<<<<

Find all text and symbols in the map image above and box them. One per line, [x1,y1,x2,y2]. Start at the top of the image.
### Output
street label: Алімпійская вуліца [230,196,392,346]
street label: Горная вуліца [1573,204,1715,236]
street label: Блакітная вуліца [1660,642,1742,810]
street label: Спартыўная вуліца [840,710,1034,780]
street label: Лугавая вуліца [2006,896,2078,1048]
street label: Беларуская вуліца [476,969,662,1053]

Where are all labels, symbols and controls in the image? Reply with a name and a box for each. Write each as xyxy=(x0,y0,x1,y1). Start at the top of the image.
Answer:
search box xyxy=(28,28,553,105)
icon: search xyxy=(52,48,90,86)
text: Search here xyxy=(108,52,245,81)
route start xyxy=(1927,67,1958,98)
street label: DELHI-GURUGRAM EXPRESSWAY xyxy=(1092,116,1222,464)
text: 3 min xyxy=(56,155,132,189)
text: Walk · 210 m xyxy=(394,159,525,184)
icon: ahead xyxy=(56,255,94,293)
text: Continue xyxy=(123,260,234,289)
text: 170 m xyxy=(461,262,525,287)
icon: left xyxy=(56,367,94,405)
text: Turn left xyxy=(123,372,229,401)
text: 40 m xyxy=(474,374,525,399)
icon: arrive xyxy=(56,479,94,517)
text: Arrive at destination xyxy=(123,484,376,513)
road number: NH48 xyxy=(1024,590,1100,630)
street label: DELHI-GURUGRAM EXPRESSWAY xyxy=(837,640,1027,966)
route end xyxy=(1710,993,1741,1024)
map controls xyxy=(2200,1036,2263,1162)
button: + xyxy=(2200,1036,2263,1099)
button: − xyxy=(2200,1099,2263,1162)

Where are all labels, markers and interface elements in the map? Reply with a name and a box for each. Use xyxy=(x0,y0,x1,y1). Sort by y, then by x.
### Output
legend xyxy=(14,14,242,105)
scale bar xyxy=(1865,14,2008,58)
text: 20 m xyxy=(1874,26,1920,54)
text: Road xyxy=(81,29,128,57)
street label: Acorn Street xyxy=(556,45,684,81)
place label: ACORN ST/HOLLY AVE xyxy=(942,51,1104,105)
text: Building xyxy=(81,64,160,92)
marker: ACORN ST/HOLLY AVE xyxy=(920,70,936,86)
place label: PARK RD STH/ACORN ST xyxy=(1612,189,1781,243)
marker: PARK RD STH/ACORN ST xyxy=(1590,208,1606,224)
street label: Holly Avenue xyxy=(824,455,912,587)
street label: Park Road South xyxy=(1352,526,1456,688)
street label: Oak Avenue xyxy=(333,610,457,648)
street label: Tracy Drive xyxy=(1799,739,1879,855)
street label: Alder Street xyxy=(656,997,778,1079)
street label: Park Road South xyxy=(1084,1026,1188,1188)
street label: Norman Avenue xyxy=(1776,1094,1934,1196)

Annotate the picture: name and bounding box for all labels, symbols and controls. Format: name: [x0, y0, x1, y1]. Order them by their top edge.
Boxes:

>>>>

- What this task involves
Please restate word for word the lines of the material above, beginning with the one that holds "Annotate the picture: name" and ending with the last.

- Worked solution
Annotate the picture: name and bounding box for all labels, symbols and controls. Format: name: [x0, y0, x1, y1]. Order them by their top edge.
Boxes:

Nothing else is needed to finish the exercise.